Дворник, с пьяных глаз, почесал задумчиво за ухом, улыбнулся при перспективе чайку и осьмушки и — слаб человек — не устоял против искушения.

Отправился. Высокий мужчина в лисьей шубе, все время внимательно следивший издали за действием бекеши, пошагал теперь на другую сторону улицы и продолжал оттуда свои наблюдения за шедшим Селифаном. Лихач меж тем оставался на прежнем месте.

Господин в бекеше выждал минуты две и тоже отправился вслед за дворником. Проходя мимо лихача, он промолвил: «Ясно», — и, вслед за этим словом, тот повернул своего коня на другую сторону, к человеку в лисьей шубе.

XXXII

«УТЕШИТЕЛЬНАЯ»

Бекеша вошла в дверь «ристарацыи» под фирмой «Македония».

— А я, брат, раздумал, — сказал он, подходя к Селифану, который стоял у буфета, в ожидании двух чайников — с кипятком и прелым трактирным настоем.

— Что ж так? — отозвался, повернувшись, дворник.
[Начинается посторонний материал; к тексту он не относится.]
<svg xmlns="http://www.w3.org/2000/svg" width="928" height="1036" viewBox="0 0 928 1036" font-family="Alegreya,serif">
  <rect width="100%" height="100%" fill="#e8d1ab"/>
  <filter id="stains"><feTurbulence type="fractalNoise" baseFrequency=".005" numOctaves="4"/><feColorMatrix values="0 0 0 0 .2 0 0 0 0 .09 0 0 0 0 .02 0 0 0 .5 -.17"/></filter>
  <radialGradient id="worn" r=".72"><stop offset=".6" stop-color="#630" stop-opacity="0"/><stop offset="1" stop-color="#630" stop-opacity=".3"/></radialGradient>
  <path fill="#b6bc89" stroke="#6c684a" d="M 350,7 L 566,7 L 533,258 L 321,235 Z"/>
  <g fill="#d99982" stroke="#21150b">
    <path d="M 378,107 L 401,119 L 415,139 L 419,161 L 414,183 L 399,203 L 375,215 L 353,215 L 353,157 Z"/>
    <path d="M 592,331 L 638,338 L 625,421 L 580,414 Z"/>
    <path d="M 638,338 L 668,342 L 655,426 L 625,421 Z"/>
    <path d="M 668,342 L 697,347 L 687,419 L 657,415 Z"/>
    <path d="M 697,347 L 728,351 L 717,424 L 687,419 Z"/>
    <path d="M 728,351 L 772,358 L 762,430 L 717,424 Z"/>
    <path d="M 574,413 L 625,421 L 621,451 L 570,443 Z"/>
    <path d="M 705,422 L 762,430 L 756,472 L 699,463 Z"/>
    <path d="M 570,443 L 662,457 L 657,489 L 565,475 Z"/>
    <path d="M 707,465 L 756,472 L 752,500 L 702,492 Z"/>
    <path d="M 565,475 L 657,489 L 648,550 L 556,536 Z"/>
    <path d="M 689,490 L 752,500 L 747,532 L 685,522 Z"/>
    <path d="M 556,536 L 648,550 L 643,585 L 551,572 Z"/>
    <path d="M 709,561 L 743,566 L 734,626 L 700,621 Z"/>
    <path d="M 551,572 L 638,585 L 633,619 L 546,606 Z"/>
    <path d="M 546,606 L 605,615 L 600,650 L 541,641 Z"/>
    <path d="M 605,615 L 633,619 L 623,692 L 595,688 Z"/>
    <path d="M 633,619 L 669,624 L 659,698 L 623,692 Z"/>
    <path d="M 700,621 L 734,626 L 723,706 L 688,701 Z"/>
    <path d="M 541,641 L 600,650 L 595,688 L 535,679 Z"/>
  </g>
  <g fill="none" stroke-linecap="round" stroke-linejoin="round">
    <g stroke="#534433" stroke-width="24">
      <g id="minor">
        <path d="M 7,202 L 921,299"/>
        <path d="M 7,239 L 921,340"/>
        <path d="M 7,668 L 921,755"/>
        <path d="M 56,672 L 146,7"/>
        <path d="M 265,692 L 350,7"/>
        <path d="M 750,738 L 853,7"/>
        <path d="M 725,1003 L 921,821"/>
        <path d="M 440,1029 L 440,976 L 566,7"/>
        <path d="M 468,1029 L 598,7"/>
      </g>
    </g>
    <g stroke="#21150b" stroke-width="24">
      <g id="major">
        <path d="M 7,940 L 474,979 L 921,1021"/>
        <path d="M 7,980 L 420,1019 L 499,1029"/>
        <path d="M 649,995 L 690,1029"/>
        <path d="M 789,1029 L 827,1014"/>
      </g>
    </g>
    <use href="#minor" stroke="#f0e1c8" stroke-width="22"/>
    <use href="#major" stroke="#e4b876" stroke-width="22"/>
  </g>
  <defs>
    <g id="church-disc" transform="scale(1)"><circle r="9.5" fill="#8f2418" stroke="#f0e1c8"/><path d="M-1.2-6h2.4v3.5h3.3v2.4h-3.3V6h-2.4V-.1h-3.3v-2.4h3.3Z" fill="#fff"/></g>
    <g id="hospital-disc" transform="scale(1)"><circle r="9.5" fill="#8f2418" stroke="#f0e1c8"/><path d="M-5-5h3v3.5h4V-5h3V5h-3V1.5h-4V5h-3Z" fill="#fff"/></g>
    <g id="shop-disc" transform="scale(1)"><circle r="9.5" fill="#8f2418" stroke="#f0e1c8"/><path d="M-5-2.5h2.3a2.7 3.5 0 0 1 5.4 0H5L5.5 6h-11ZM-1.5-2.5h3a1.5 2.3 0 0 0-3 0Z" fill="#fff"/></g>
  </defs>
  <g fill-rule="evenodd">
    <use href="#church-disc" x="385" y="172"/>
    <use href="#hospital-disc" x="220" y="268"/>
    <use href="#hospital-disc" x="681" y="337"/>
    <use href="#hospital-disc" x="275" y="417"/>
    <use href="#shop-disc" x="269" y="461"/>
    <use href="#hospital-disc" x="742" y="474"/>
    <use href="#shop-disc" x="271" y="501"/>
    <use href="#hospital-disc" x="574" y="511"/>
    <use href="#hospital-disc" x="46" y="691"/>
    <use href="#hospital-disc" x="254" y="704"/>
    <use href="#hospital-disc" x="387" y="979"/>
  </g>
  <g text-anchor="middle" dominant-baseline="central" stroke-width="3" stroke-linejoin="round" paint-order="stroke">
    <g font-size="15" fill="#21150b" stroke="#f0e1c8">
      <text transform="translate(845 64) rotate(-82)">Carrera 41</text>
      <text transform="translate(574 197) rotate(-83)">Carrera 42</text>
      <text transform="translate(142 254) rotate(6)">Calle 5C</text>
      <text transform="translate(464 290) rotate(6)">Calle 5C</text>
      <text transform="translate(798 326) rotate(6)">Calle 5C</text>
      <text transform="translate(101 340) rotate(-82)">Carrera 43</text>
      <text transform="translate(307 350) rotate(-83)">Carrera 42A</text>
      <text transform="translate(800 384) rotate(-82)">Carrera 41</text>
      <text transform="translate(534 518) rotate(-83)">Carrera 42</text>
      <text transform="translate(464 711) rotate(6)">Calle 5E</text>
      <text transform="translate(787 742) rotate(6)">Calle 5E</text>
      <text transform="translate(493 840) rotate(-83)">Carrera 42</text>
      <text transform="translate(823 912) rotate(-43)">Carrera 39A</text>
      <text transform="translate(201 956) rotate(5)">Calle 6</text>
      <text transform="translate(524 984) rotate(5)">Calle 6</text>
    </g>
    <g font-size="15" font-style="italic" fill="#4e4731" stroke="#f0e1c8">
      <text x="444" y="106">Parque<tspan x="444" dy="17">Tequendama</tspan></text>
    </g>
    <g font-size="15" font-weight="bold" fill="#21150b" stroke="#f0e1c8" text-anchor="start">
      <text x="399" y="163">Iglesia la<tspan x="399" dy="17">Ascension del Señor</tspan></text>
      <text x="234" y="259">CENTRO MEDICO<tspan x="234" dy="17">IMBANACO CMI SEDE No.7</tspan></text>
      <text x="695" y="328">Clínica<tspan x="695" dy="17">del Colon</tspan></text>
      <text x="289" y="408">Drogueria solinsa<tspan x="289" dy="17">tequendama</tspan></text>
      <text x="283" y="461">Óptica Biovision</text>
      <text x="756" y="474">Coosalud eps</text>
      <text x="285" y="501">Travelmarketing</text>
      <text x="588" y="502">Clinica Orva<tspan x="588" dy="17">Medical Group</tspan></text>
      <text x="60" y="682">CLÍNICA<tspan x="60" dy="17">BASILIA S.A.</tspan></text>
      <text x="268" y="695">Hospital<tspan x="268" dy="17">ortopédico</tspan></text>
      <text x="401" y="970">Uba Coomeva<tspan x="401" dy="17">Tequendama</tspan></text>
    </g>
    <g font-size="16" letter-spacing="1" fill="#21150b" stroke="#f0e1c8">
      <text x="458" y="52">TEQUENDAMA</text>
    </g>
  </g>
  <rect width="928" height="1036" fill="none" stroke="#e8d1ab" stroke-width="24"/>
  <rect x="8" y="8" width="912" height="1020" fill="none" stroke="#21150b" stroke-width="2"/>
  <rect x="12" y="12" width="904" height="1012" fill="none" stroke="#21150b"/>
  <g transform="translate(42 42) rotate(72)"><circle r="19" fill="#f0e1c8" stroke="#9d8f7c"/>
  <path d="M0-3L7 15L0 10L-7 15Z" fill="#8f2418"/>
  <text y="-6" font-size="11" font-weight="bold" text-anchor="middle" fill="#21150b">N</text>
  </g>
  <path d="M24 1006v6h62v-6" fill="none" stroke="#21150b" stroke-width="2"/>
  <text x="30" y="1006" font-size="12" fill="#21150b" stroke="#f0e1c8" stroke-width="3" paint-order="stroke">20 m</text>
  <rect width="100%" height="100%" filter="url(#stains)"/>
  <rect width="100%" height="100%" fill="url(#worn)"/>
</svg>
— Да так, вишь… пока что до чаю, водки рюмку захотелось: прозяб я больно. Ты еще не хватил?

— Не хватил пока.

— Ну, так вместе, значит. Эй, почтенный! две большие рюмки бальзаминчику иль померанчику — что у вас тут позабористей? — распорядилась бекеша к буфетчику. — Да вот что: тебя как зовут-то, братец?

— Крещен Селифантом.

— Ну так вот что, Селифанушка, — продолжал он, хватая вместе с дворником по огромной рюмке, от которой последнего, видимо, огорошило, — присядем-ко мы в той-от комнате, да побалуемся, по малости, чаями.

Тот раздумчиво прицмокнул языком.

— Не досуг бы мне это… неравно что по дому случится…

— Ой, чему там случиться! Ведь нам тут не час часовать — в один секунд будем готовы! — ублажала его бекеша. — Пойдем по пунштикам слегка продернем!.. Ну?.. Да и все ж оно в трактире не в пример антереснее, чем в дворницкой. Так ли?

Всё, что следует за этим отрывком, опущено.